# WHAT THIS TASK INVOLVES
In the entries below, find the line with "24.JUN.2022 21:30:10 |" and print exactly every line from there up to and including the line with "Middle Band Edge / 1RB99 and 1RB0 |", with no other lines.

# Transcribed page contents
+--
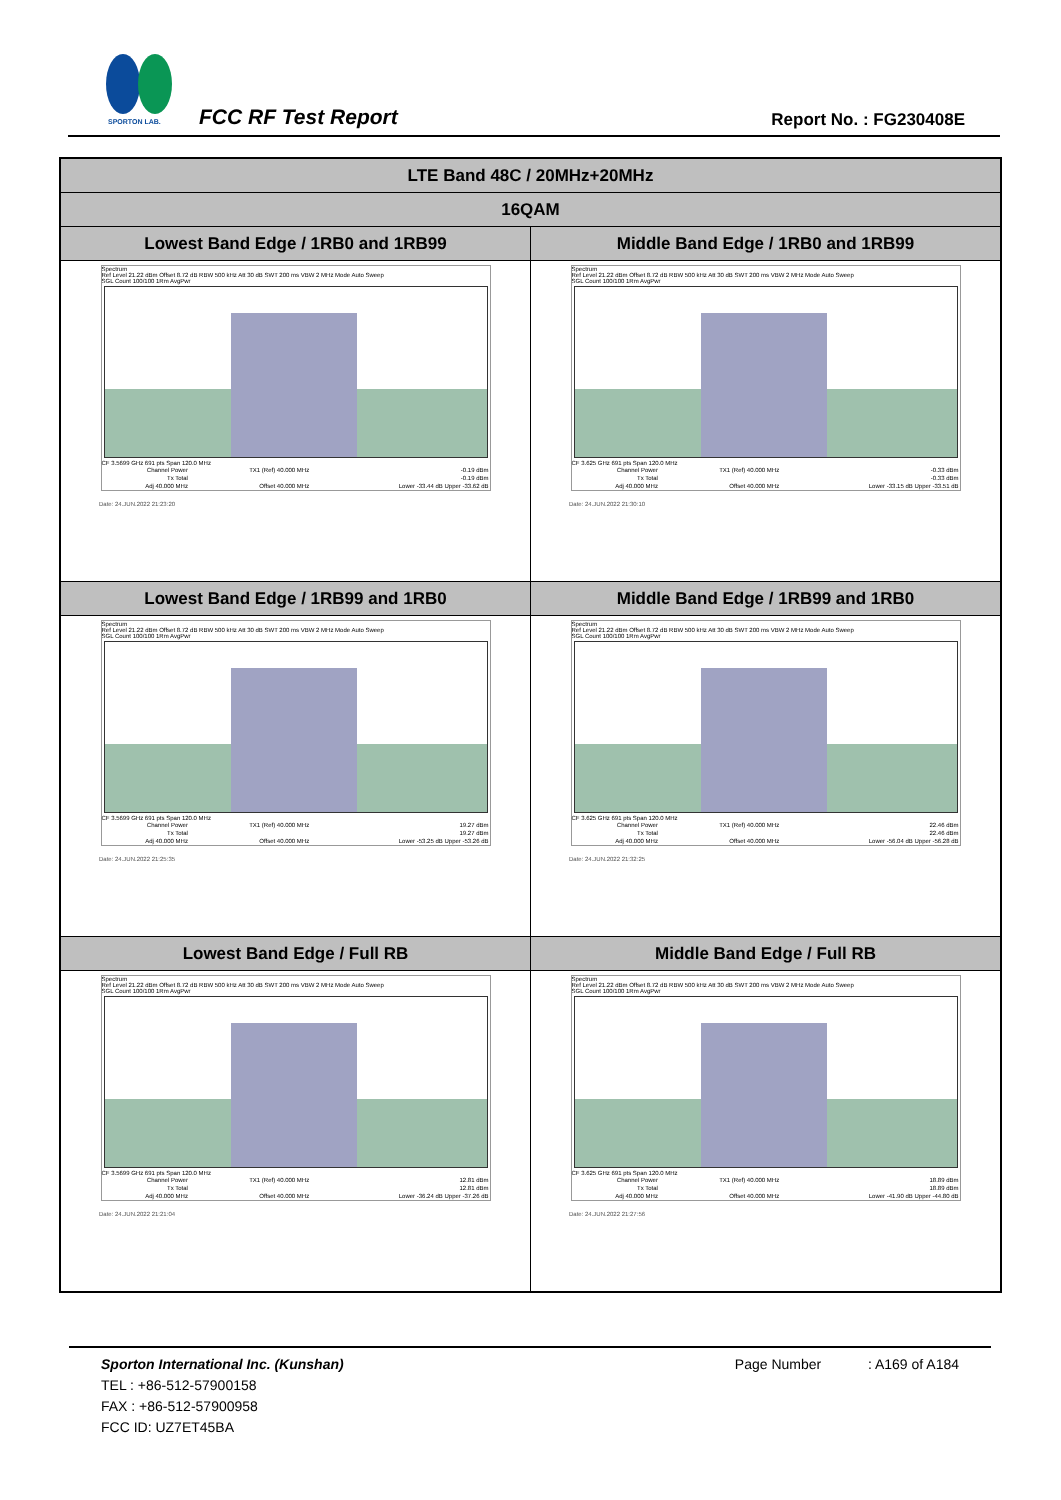SPORTON LAB.
FCC RF Test Report Report No. : FG230408E
| LTE Band 48C / 20MHz+20MHz | |
| --- | --- |
| 16QAM | |
| Lowest Band Edge / 1RB0 and 1RB99 | Middle Band Edge / 1RB0 and 1RB99 |
| Spectrum Ref Level 21.22 dBm Offset 8.72 dB RBW 500 kHz Att 30 dB SWT 200 ms VBW 2 MHz Mode Auto Sweep SGL Count 100/100 1Rm AvgPwr CF 3.5699 GHz 691 pts Span 120.0 MHz / Channel Power / TX1 (Ref) 40.000 MHz / -0.19 dBm / / Tx Total / / -0.19 dBm / / Adj 40.000 MHz / Offset 40.000 MHz / Lower -33.44 dB Upper -33.62 dB / Date: 24.JUN.2022 21:23:20 | Spectrum Ref Level 21.22 dBm Offset 8.72 dB RBW 500 kHz Att 30 dB SWT 200 ms VBW 2 MHz Mode Auto Sweep SGL Count 100/100 1Rm AvgPwr CF 3.625 GHz 691 pts Span 120.0 MHz / Channel Power / TX1 (Ref) 40.000 MHz / -0.33 dBm / / Tx Total / / -0.33 dBm / / Adj 40.000 MHz / Offset 40.000 MHz / Lower -33.15 dB Upper -33.51 dB / Date: 24.JUN.2022 21:30:10 |
| Lowest Band Edge / 1RB99 and 1RB0 | Middle Band Edge / 1RB99 and 1RB0 |
| Spectrum Ref Level 21.22 dBm Offset 8.72 dB RBW 500 kHz Att 30 dB SWT 200 ms VBW 2 MHz Mode Auto Sweep SGL Count 100/100 1Rm AvgPwr CF 3.5699 GHz 691 pts Span 120.0 MHz / Channel Power / TX1 (Ref) 40.000 MHz / 19.27 dBm / / Tx Total / / 19.27 dBm / / Adj 40.000 MHz / Offset 40.000 MHz / Lower -53.25 dB Upper -53.26 dB / Date: 24.JUN.2022 21:25:35 | Spectrum Ref Level 21.22 dBm Offset 8.72 dB RBW 500 kHz Att 30 dB SWT 200 ms VBW 2 MHz Mode Auto Sweep SGL Count 100/100 1Rm AvgPwr CF 3.625 GHz 691 pts Span 120.0 MHz / Channel Power / TX1 (Ref) 40.000 MHz / 22.46 dBm / / Tx Total / / 22.46 dBm / / Adj 40.000 MHz / Offset 40.000 MHz / Lower -56.04 dB Upper -56.28 dB / Date: 24.JUN.2022 21:32:25 |
| Lowest Band Edge / Full RB | Middle Band Edge / Full RB |
| Spectrum Ref Level 21.22 dBm Offset 8.72 dB RBW 500 kHz Att 30 dB SWT 200 ms VBW 2 MHz Mode Auto Sweep SGL Count 100/100 1Rm AvgPwr CF 3.5699 GHz 691 pts Span 120.0 MHz / Channel Power / TX1 (Ref) 40.000 MHz / 12.81 dBm / / Tx Total / / 12.81 dBm / / Adj 40.000 MHz / Offset 40.000 MHz / Lower -36.24 dB Upper -37.26 dB / Date: 24.JUN.2022 21:21:04 | Spectrum Ref Level 21.22 dBm Offset 8.72 dB RBW 500 kHz Att 30 dB SWT 200 ms VBW 2 MHz Mode Auto Sweep SGL Count 100/100 1Rm AvgPwr CF 3.625 GHz 691 pts Span 120.0 MHz / Channel Power / TX1 (Ref) 40.000 MHz / 18.89 dBm / / Tx Total / / 18.89 dBm / / Adj 40.000 MHz / Offset 40.000 MHz / Lower -41.90 dB Upper -44.80 dB / Date: 24.JUN.2022 21:27:56 |
Sporton International Inc. (Kunshan) Page Number : A169 of A184
TEL : +86-512-57900158
FAX : +86-512-57900958
FCC ID: UZ7ET45BA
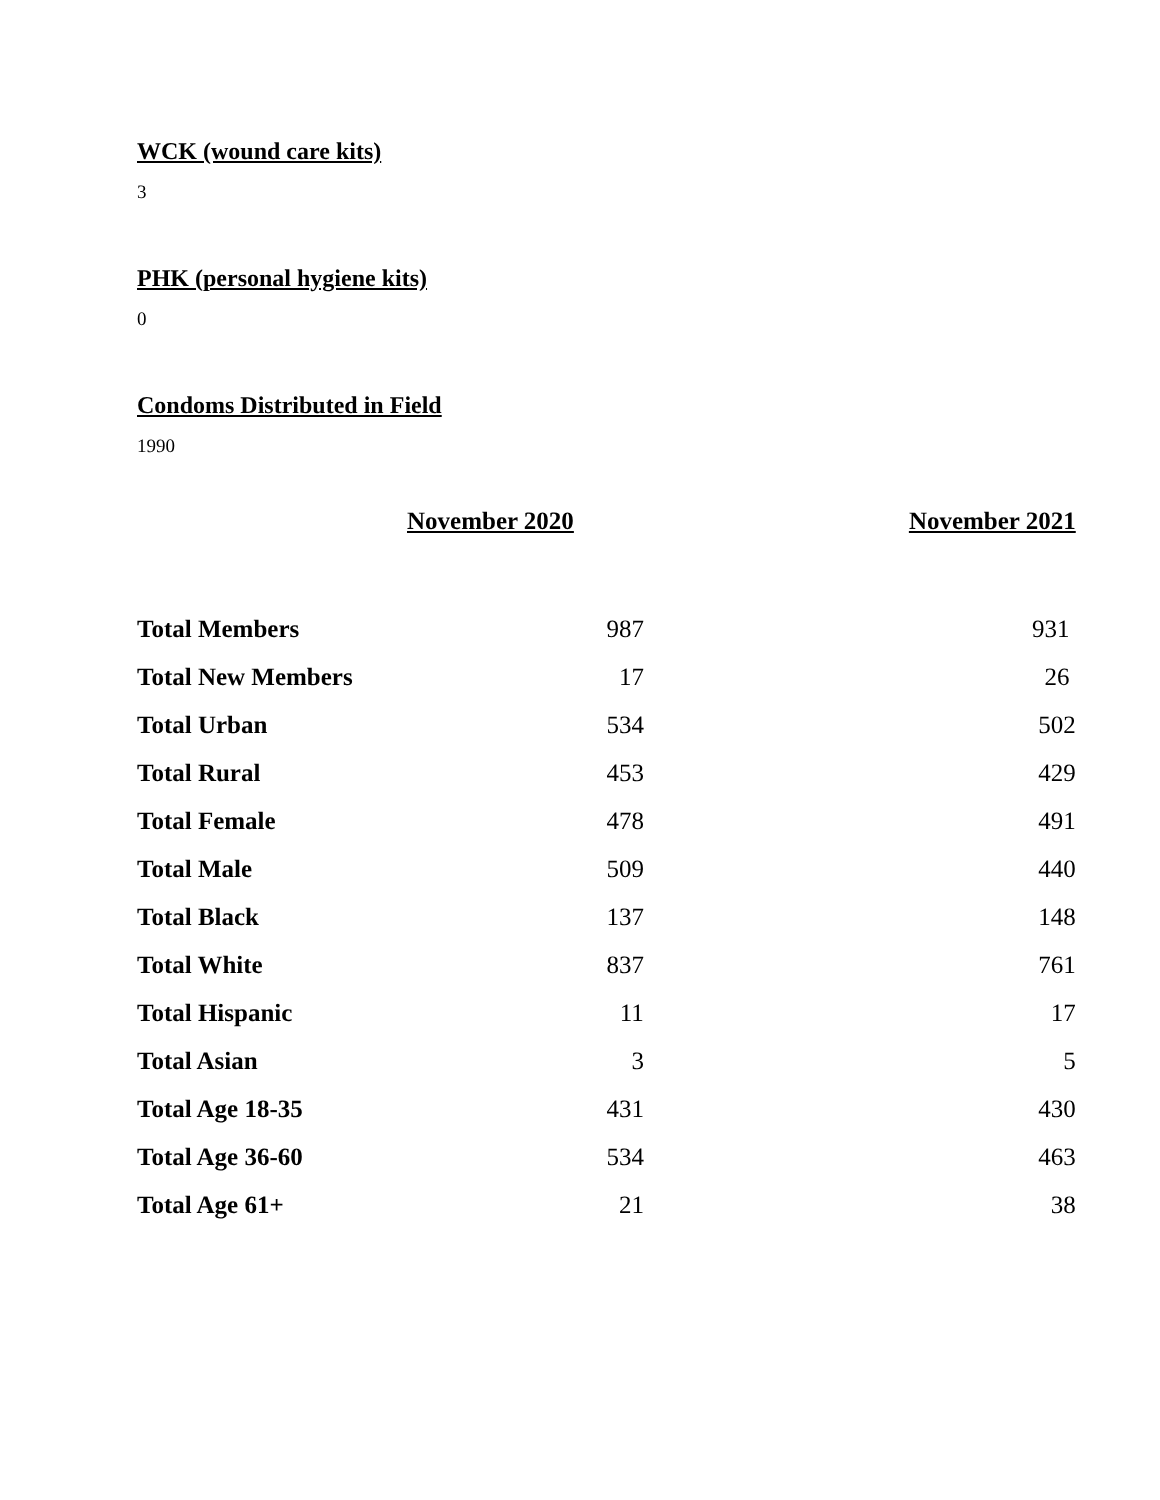WCK (wound care kits)
3
PHK (personal hygiene kits)
0
Condoms Distributed in Field
1990
| | November 2020 | November 2021 |
| --- | --- | --- |
| Total Members | 987 | 931 |
| Total New Members | 17 | 26 |
| Total Urban | 534 | 502 |
| Total Rural | 453 | 429 |
| Total Female | 478 | 491 |
| Total Male | 509 | 440 |
| Total Black | 137 | 148 |
| Total White | 837 | 761 |
| Total Hispanic | 11 | 17 |
| Total Asian | 3 | 5 |
| Total Age 18-35 | 431 | 430 |
| Total Age 36-60 | 534 | 463 |
| Total Age 61+ | 21 | 38 |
+--
# WRITTEN SOLUTION
| Spectrum Ref Level 21.22 dBm Offset 8.72 dB RBW 500 kHz Att 30 dB SWT 200 ms VBW 2 MHz Mode Auto Sweep SGL Count 100/100 1Rm AvgPwr CF 3.5699 GHz 691 pts Span 120.0 MHz / Channel Power / TX1 (Ref) 40.000 MHz / -0.19 dBm / / Tx Total / / -0.19 dBm / / Adj 40.000 MHz / Offset 40.000 MHz / Lower -33.44 dB Upper -33.62 dB / Date: 24.JUN.2022 21:23:20 | Spectrum Ref Level 21.22 dBm Offset 8.72 dB RBW 500 kHz Att 30 dB SWT 200 ms VBW 2 MHz Mode Auto Sweep SGL Count 100/100 1Rm AvgPwr CF 3.625 GHz 691 pts Span 120.0 MHz / Channel Power / TX1 (Ref) 40.000 MHz / -0.33 dBm / / Tx Total / / -0.33 dBm / / Adj 40.000 MHz / Offset 40.000 MHz / Lower -33.15 dB Upper -33.51 dB / Date: 24.JUN.2022 21:30:10 |
| Lowest Band Edge / 1RB99 and 1RB0 | Middle Band Edge / 1RB99 and 1RB0 |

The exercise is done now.